__Required action__.
Scan the records below. Report the number of lines containing the word "Endometrium", and nothing more.

__Information provided__.
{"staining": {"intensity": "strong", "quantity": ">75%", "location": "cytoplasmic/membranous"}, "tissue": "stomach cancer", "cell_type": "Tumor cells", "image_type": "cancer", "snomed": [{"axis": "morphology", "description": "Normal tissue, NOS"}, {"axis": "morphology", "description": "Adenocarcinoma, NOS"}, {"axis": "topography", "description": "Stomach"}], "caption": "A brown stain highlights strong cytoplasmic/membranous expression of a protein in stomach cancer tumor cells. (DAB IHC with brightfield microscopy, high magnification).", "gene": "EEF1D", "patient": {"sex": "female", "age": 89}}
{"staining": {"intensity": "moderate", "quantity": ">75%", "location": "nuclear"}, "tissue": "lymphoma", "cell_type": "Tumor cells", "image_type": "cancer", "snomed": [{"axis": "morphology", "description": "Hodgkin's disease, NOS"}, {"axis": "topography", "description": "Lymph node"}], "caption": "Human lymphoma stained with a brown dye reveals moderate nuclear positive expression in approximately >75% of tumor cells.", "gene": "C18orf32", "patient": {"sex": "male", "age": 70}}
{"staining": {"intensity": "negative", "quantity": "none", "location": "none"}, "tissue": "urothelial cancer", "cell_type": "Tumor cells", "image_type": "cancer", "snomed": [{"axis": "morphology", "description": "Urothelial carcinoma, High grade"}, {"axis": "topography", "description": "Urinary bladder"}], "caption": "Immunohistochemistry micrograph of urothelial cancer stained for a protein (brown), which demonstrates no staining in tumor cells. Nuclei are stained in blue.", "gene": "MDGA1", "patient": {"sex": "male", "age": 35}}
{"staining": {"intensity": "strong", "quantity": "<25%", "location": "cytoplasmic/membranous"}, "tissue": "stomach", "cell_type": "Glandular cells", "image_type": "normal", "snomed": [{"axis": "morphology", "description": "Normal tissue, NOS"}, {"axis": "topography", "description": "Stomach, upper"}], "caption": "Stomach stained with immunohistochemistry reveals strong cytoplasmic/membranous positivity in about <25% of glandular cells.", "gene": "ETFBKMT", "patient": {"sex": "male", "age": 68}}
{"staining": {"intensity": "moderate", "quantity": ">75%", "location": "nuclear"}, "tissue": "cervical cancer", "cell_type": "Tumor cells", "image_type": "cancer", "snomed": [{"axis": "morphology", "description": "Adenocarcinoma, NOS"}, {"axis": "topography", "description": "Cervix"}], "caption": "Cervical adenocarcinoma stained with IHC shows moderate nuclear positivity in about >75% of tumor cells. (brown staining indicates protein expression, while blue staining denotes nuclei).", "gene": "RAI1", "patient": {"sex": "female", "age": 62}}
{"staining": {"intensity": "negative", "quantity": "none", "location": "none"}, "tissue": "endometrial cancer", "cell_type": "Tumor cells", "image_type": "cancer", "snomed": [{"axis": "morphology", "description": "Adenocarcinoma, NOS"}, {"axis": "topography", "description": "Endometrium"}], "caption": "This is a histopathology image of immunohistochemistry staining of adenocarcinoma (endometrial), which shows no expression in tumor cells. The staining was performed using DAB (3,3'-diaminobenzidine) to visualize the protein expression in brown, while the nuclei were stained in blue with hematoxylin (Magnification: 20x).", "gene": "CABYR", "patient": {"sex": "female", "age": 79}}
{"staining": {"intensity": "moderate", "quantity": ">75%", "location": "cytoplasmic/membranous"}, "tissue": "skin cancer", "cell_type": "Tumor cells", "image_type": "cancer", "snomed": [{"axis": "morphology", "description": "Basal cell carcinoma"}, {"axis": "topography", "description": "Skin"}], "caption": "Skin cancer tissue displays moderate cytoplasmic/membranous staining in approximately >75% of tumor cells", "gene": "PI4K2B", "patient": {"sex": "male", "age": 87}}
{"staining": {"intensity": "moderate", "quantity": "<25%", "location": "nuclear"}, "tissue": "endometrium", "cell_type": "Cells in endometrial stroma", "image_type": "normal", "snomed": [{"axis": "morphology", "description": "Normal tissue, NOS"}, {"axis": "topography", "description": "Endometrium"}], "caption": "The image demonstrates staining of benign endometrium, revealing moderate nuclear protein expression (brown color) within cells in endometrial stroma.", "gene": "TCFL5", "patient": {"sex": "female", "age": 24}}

__Response box__.
2